» Task description
From the entries that follow, report every line in which "will" occurs.

» Data section
════════
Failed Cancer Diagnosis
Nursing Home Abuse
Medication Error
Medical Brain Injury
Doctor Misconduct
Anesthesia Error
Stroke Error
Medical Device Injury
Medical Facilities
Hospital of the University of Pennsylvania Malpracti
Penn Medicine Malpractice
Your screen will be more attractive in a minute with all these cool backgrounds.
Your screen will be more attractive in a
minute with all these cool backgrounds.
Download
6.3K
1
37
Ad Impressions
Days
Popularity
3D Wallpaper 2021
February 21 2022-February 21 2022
════════
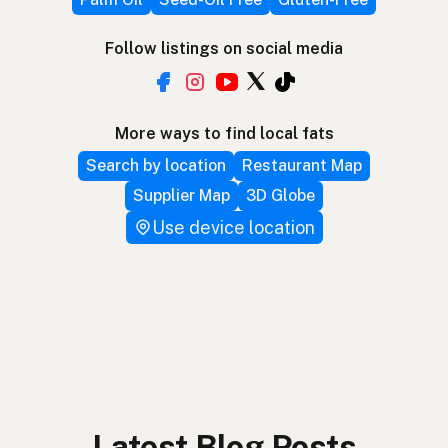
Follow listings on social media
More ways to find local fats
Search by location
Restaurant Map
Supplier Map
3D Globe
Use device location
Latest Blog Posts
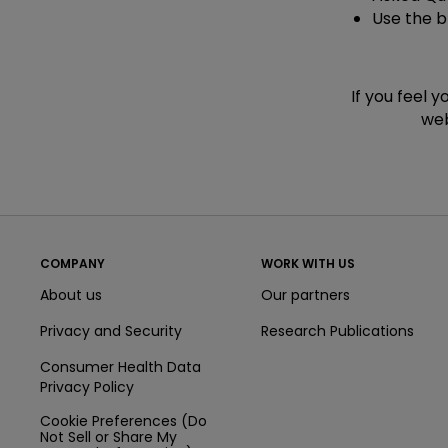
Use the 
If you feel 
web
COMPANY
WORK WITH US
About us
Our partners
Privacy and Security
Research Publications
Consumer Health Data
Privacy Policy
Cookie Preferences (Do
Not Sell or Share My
════════
» Result of this task
Your screen will be more attractive in a minute with all these cool backgrounds.
Your screen will be more attractive in a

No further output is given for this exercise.